▶ Selection:
= = =

# Mystery Company Is Rapidly Acquiring U.S. Gun and Ammo Manuf



## questor (Oct 4, 2011)

Very scary that one company is acquiring so many gun & ammo manufacturers, certainly is red flagged in my mind.

http://www.shtfplan.com/headline-ne...iring-u-s-gun-and-ammo-manufacturers_12082011


----------



## duckp (Mar 13, 2008)

At least this time the fear factor conspiracy types aren't saying Soros is behind it. :eyeroll:


----------



## Csquared (Sep 5, 2006)

....or is he? :wink:

The fact is...no one _really_ knows. I'm glad to see this is an issue because I've been wondering since I heard Remington bought Marlin a few years ago, not even knowing Remington themselves had been purchased.

Last I heard Soros is worth about 22 Billion dollars. He's been quoted to say he would give it all if he was assured it would beat George Bush, and actually donated about 27 million dollars trying to do just that. Cereberus is worth more than Soros can afford to buy, but not Freedom Group. They have 500 million dollars of debt and lost over 6 million more last year, and are well within his budget.

Watch this as time goes on. Competition is ALWAYS a good thing, and we have a lot more at risk here than competitive pricing!

Good post, questor! :beer:


----------



## questor (Oct 4, 2011)

_As of 2009, Cerberus was facing major calls from its investors for redemptions, and had written down its investment in Chrysler to 19 cents on the dollar. Had there not been the federal bailout, the investment could have been worth nothing.

Well, it's nice to know that Feinberg has friends in the federal government. Suspicious people (even more paranoid than ourselves) might suggest a quid pro quo: Feinberg gets a bailout and in return, the US gun manufacturing industry gets a roll-up. Well, on second thought, no &#8230; That's just too darn paranoid!

Nonetheless, there is a roll-up. And the activity seems frenetic. Cerberus-controlled Freedom Group, Feinberg's vehicle, has purchased one high profile gun manufacturer after another. The article tells us that it began with Maine-based Bushmaster before the biggest prize of all fell into its lap, Remington._

http://www.prisonplanet.com/wall-street-buys-up-guns.html


----------



## Csquared (Sep 5, 2006)

That actually scares me more than the other, questor. The current administration came very close to ending all target shooting on Fed land with one stroke of a pen this fall, can you imagine what could happen if they gained control of half of the shooting sports industry? I'm sure you heard of TARP money paybacks being refused so gov control of the bank could persist, imagine the same after a bailout here? 

Keep an eye on it :wink:


----------



## duckp (Mar 13, 2008)

I'd recommend you hurry and buy your organic seeds.Then relax a bit.


----------



## Csquared (Sep 5, 2006)

Relax, Duck. All he's sayin is keep your head out of the sand and pay attention. Something our friends on the other side of the world should have done a few years ago. :wink:

Rest assured, what he's showing us has NOT gone unnoticed by those who hate what we love the most.


----------



## duckp (Mar 13, 2008)

= = =

▶ Your instructions:
Repeat the stretch of the forum thread from "I'd recommend you" through "love the most.", swapping "organic seeds" for "heirloom seeds".

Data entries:
= = =

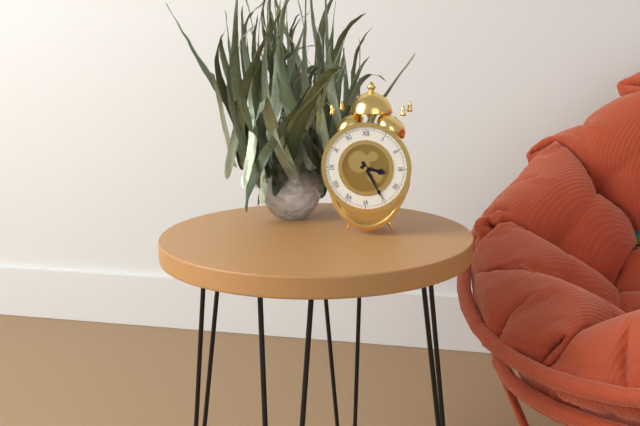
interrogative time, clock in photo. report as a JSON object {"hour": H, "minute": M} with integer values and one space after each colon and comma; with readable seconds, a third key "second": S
{"hour": 3, "minute": 25}
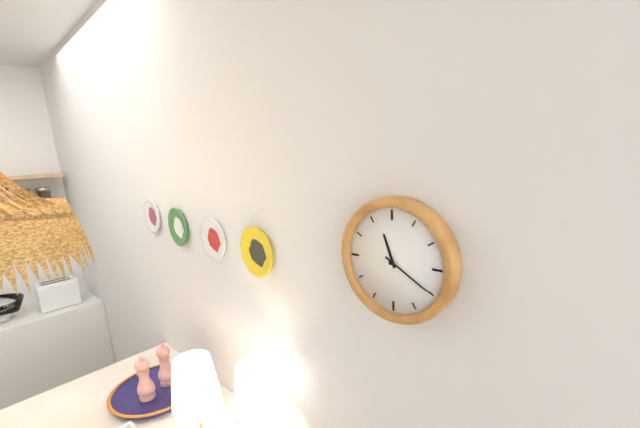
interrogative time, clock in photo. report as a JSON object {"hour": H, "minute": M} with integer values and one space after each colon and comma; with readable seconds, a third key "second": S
{"hour": 11, "minute": 20}
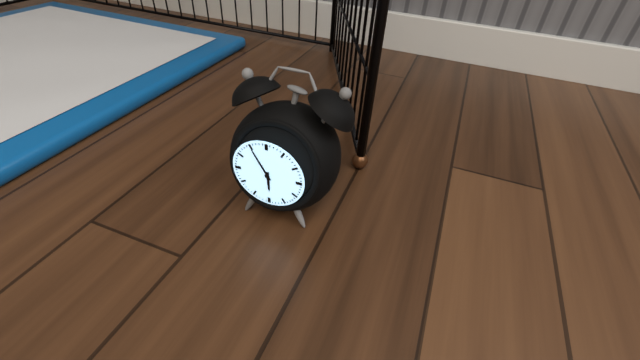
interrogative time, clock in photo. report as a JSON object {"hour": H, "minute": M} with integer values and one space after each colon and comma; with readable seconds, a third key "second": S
{"hour": 5, "minute": 55}
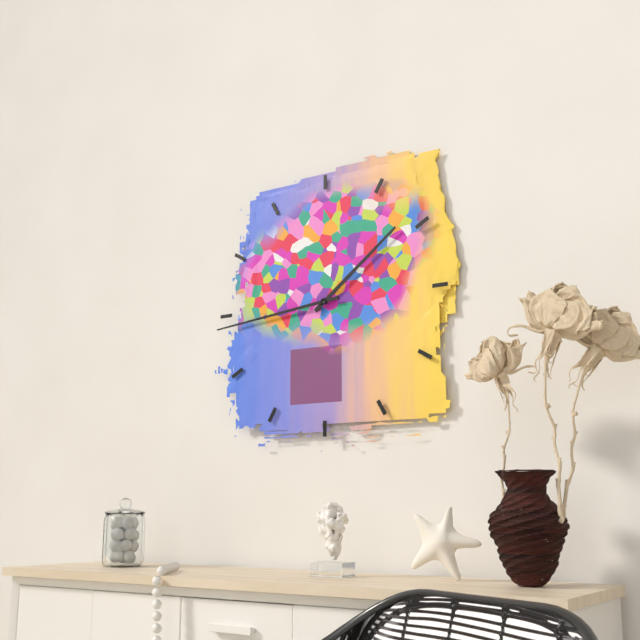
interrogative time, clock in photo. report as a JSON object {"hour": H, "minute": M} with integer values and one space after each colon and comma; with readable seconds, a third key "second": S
{"hour": 1, "minute": 44}
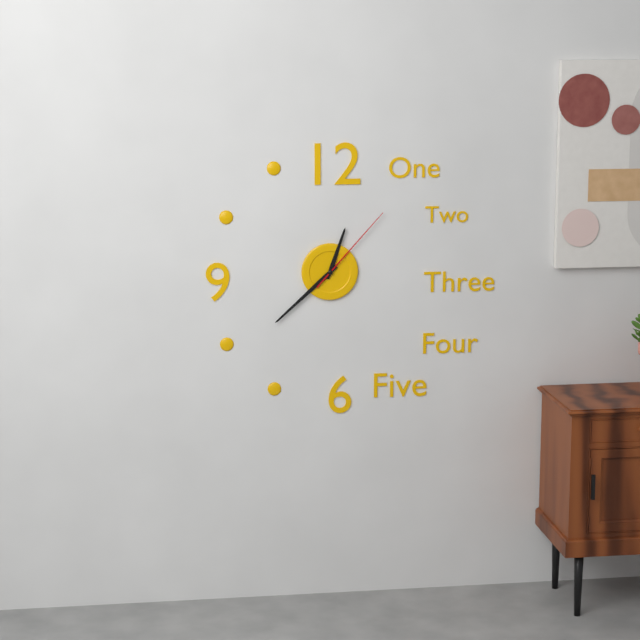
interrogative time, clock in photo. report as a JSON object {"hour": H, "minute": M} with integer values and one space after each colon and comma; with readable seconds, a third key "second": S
{"hour": 12, "minute": 38, "second": 7}
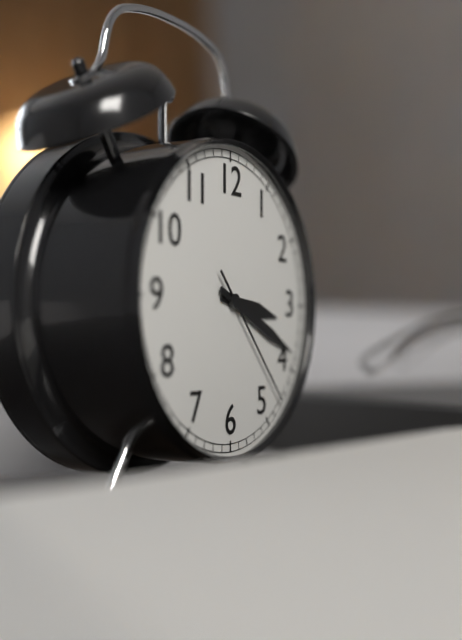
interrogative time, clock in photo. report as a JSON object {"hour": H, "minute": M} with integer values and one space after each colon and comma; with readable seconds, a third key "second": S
{"hour": 3, "minute": 19, "second": 23}
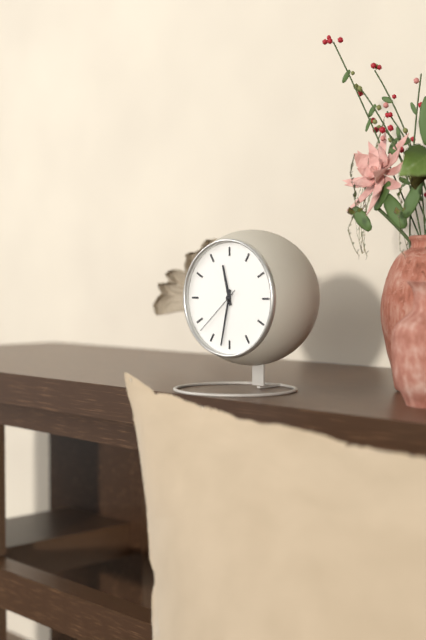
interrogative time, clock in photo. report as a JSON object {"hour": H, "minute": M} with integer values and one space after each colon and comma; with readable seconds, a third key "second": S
{"hour": 11, "minute": 32, "second": 38}
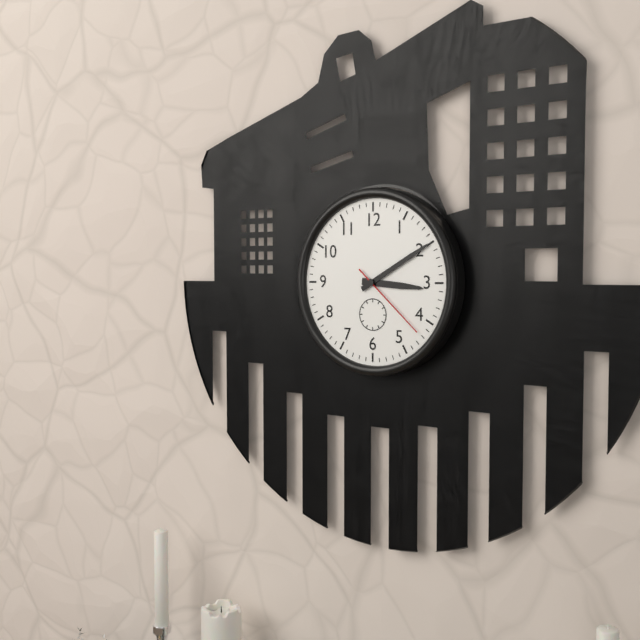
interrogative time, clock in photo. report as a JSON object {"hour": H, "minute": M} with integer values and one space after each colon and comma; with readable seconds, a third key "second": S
{"hour": 3, "minute": 10, "second": 22}
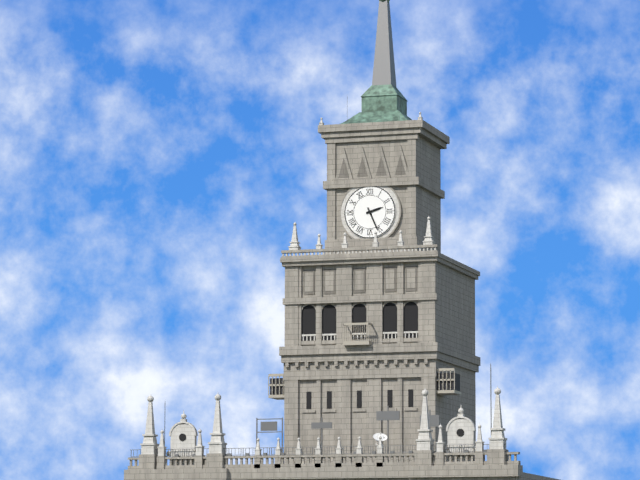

= = =

▶ Full answer:
I'd recommend you hurry and buy your heirloom seeds.Then relax a bit.


----------



## Csquared (Sep 5, 2006)

Relax, Duck. All he's sayin is keep your head out of the sand and pay attention. Something our friends on the other side of the world should have done a few years ago. :wink:

Rest assured, what he's showing us has NOT gone unnoticed by those who hate what we love the most.